→ **Quoted passage**

# double clutched babies :)



## calex89 (Oct 28, 2010)

this is cappy and nibs' double clutched babies...there were 4 but they only fed these 2 
anyway here are the cuties....
one has REALLY RED eyes
and the other is dark grey with black eyes


----------



## xoxsarahxox (Dec 13, 2010)

Awww gorgeous!!! and you got a lovely lutino girly


----------



## calex89 (Oct 28, 2010)

i just wish i didnt have to sell them  they are so cute and fragile!


----------



## lperry82 (Aug 2, 2010)

Aww they are so cute


----------



## calex89 (Oct 28, 2010)

thankyou 
one yellow with red eyes and one white and cinnamon with black eyes  
love them


----------



## WendyBeoBuddy (Dec 12, 2011)

Normal grey and lutino, how cute!!


----------



## eduardo (Jan 27, 2012)

Aaww Can't you keep them? They are adorable, with those tiny little crests emerging


----------



## calex89 (Oct 28, 2010)

eduardo said:


> Aaww Can't you keep them? They are adorable, with those tiny little crests emerging


oh i wish i could  but with me already having 2 and my boyfriend has 2 aswell.. its going to be a mad house lol! also im worried of the chance of them trying to mate with each other which ive heard can happen? 
anyone know if this is true?


----------



## MeanneyFids (Aug 24, 2010)

siblings can and often do mate with eachother and it should be avoided. but you can always prevent the breeding of them


----------



## sunnysmom (Sep 23, 2011)

Very cute babies!


----------



## cockatiel-joel (Jul 8, 2012)

how do you upload photos straight from your iPhone


----------



## vampiric_conure (Jul 8, 2012)

How very very cute! I love baby cockatiels. They always remind me of spiked turtles crossed with dinosaurs!:tiel1:


----------



## JaimeS (Nov 28, 2011)

What precious little ones


----------

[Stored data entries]
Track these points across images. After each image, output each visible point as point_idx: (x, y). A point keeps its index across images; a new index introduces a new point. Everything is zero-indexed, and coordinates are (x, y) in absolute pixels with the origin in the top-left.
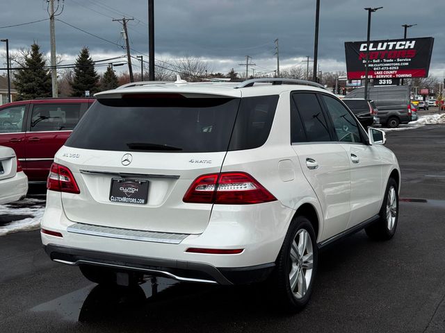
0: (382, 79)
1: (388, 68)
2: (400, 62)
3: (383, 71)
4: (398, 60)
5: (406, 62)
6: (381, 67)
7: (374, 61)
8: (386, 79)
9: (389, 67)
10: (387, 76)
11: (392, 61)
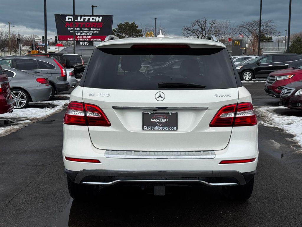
0: (82, 41)
1: (85, 34)
2: (93, 31)
3: (83, 36)
4: (92, 29)
6: (81, 33)
7: (76, 29)
10: (85, 40)
11: (88, 29)
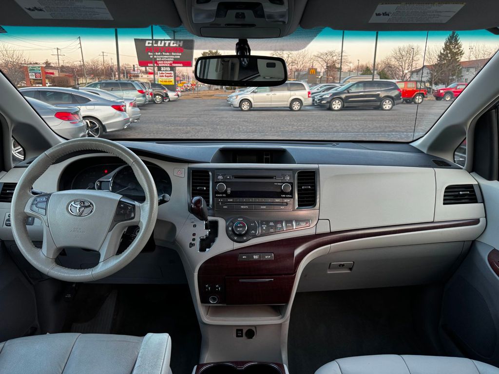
0: (163, 67)
3: (163, 61)
4: (173, 54)
5: (178, 55)
6: (162, 58)
7: (156, 54)
8: (166, 67)
9: (167, 58)
10: (166, 65)
11: (169, 54)
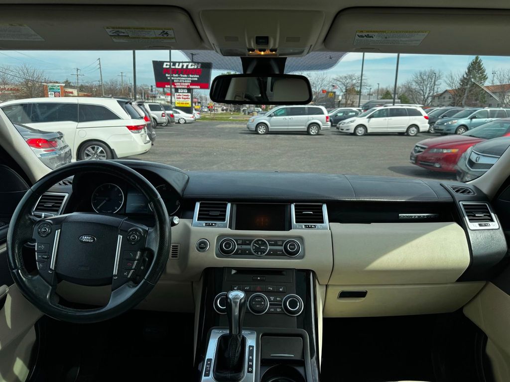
0: (181, 88)
1: (184, 81)
2: (192, 78)
3: (181, 83)
4: (190, 76)
6: (179, 80)
7: (174, 75)
10: (184, 87)
11: (186, 76)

→ **Set of tasks**
A – In the cockatiel thread, how many of the first four babies did the parents feed?
B – In the cockatiel thread, could you take the part that opens with "siblings can and" and closes with "Very cute babies!" and swap "siblings" for "clutchmates"?
You can do without the data entries here.

→ **Answers given**
A – Two of the four.

B –
clutchmates can and often do mate with eachother and it should be avoided. but you can always prevent the breeding of them


----------



## sunnysmom (Sep 23, 2011)

Very cute babies!